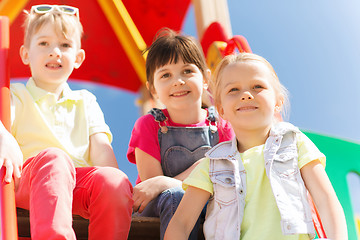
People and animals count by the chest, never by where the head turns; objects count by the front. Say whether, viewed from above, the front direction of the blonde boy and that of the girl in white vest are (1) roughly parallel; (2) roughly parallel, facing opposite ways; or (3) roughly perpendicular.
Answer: roughly parallel

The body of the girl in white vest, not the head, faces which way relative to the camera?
toward the camera

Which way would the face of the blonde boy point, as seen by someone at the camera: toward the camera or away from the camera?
toward the camera

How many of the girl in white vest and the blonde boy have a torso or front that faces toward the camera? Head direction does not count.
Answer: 2

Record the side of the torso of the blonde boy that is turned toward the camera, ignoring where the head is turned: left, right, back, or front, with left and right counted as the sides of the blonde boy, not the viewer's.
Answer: front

## Work order
Render as a JSON list of strings, one string per line, the lines of the items that begin at the line containing "How many of" and continue through the end of the items, omitting blank lines.

## Answer to the problem
[
  "How many of the girl in white vest and the blonde boy have a torso or front that faces toward the camera? Head direction does not count.",
  "Answer: 2",
  "Record the side of the torso of the blonde boy that is turned toward the camera, ignoring where the head is turned: left, right, back, or front, with left and right counted as the sides of the blonde boy, not the viewer's.",
  "Answer: front"
]